After years and years building Kimball datawarehouses i'm convinced that the materialized star models will be more and more obsolete in the future due to hardware improvements like SSD's and Fusion techniques. In my opinion the only business case for (materialized) star modeling will be simplicity of the model (and perhaps the technical business case: it's easier to build cubes on pure star models (with dummy records)).

Because of the Self Service BI movement users will be enabled by the user friendiness tooling building easier and faster reports based on products like clickview and the new tool of Microsoft codename "Cresent" (and offcourse other SSBI Tooling). Building (easy) reports will be less and less important for the BI consultant. The easy- and medior reports will be build by the end (power) users. There are three reasons when the BI Consultant comes in to play and that is that reports needs scalability (enterprise wide), needs standardization or/and needs some certain amount of skills (the three S-esses). As the Kimball star models are positioned at the user side, less and less usage of the kimball datawarehouses will be inevitable. The end user BI tooling will be very powerful in such a way that sometimes a Kimball warehouses is not needed.

The main information delivery of a enterprise (and beyond) will be focussed on integrating data in a flexible way. (3NF) datamodels and starmodels were inflexible when changes were needed, rapidly. Changing the models caused sometimes errors, problems at the front end application, other databases that depended it on the datamodel, etc. With the datavault model more flexibility and agility is achieved. The datavault model is more error proof and will be the base or storing your enterprise data. Because of the principle "store facts not truth (one version...)" ALL data is loaded in the datavault resulting a auditable architecture because whenever the source changes KPI's can be recalculated in history(Type II principle).

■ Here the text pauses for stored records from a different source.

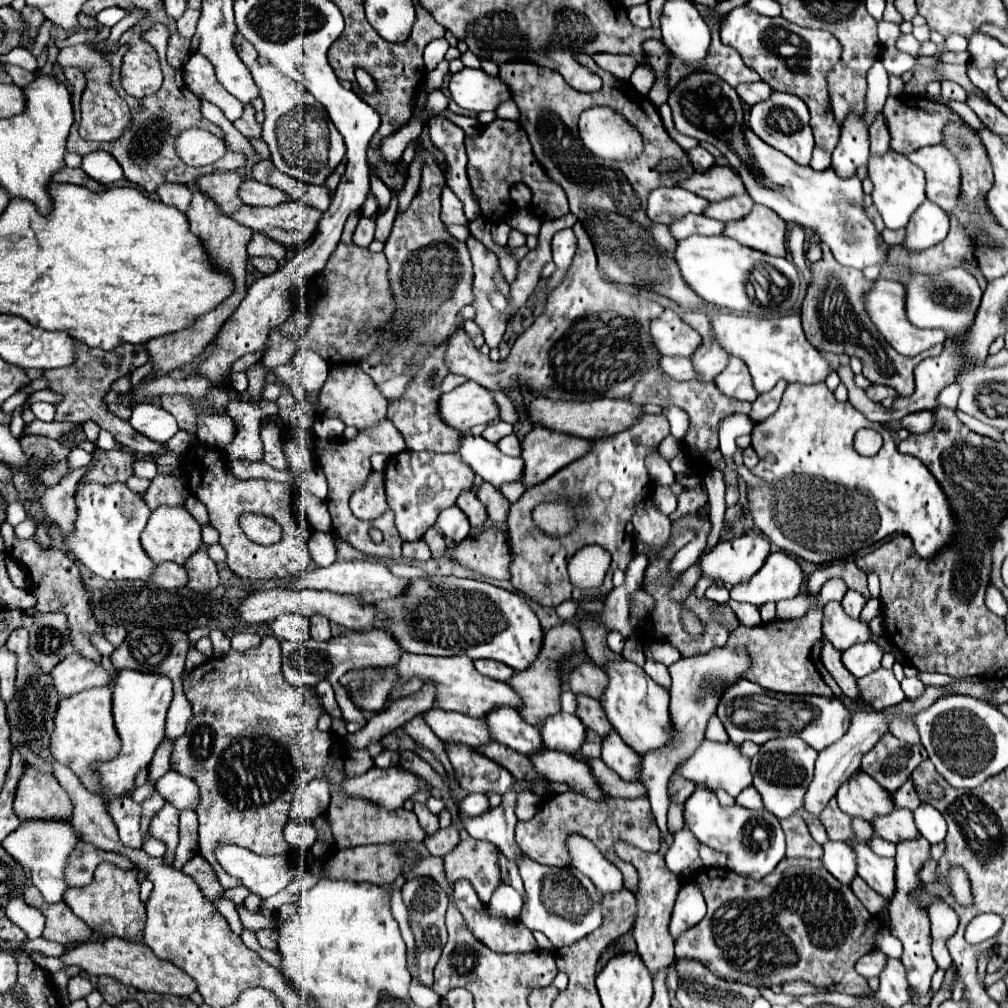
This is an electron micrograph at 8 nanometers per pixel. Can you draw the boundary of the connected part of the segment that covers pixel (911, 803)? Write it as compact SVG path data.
M906 780L906 784L904 784L904 786L902 786L902 788L900 788L892 798L894 798L894 804L896 804L898 808L916 810L918 804L920 804L920 800L918 800L918 796L916 796L914 786L912 786L910 780Z

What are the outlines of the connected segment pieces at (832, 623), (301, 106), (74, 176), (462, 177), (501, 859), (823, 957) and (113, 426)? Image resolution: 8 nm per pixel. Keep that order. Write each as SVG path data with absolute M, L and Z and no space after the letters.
M828 602L824 606L824 622L822 622L824 638L834 644L838 650L846 650L856 642L868 640L868 628L866 624L860 624L860 620L850 620L840 602Z
M238 31L234 36L234 47L242 62L246 62L248 70L256 78L256 86L260 86L260 98L264 100L264 114L266 114L266 120L262 124L262 140L270 148L270 158L272 158L274 166L280 172L286 172L288 176L298 178L302 182L324 184L326 176L342 162L342 158L346 154L344 140L336 132L332 122L328 120L326 110L322 108L322 104L318 104L314 100L314 96L310 92L308 92L308 100L306 100L306 88L302 88L302 84L282 76L272 64L260 66L257 61L250 62L250 53L254 53L256 50Z
M62 168L60 172L56 172L52 176L54 182L72 182L72 184L84 184L88 190L104 190L102 184L98 184L96 180L92 180L86 172L82 172L80 168Z
M434 116L428 120L428 132L434 148L444 156L444 178L454 194L462 200L466 218L472 222L480 216L478 200L472 194L468 176L466 176L466 150L464 150L464 132L454 122Z
M498 851L498 863L502 880L518 890L523 898L523 902L526 902L523 881L519 875L516 863L509 861L500 851Z
M704 868L696 876L696 884L708 904L708 912L700 924L682 934L678 944L678 958L698 960L714 976L728 982L740 982L750 986L780 986L786 980L802 978L828 992L838 990L844 994L868 994L868 982L854 970L860 956L874 950L874 934L878 920L862 906L854 894L802 894L790 898L790 894L774 892L762 879L754 881L738 876L728 868Z
M76 340L76 348L74 348L76 360L74 364L66 366L66 368L58 368L58 370L46 370L44 378L48 380L48 388L56 394L62 394L62 402L56 404L56 420L58 422L86 422L86 420L94 420L100 428L108 430L118 444L138 452L138 454L158 454L160 448L164 444L158 444L142 434L138 434L126 420L120 420L118 416L114 416L106 406L104 406L104 396L110 390L112 382L124 374L130 372L132 368L142 366L148 360L148 352L142 344L124 344L122 348L116 348L114 352L102 352L98 348L86 348L86 344L82 344L80 340Z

The next step is building the starmodels, not physically but virtually. Starting point should be building them virtually unless the performance is bad. This way you are very flexible in building your starmodels. Perhaps a new manager wants another KPI or wants another calculation it's possible to recalculate this in the past (because you have kept all the information and used a Type II approach).

What do you think? Let me know.


3 opmerkingen:

  1. Interesting read Henie ! For your question I don't have really input to give ( since you are the one with the DV certification ;) ) But i hope you will generate some more interesting blogs about this subject !
    Keep it up!

  2. Hi Hennie,

    Congrats on you DataVaut certification. I did not succeed.

    Lucky I will get a second shot and might have build a DV by then hoping I did understand it a bit or build a complete wrong DV model :-)


  3. Greeting Hennie,

    I would agree that DBMSs such as Netezza improve the feasibility of virtual star schemas. I would be interested in your thoughts around denormalization of code descriptions. I can't see materializing the joins to get dozens of descriptions for each dimension at run time.

    Best Regards,
    Chris Busch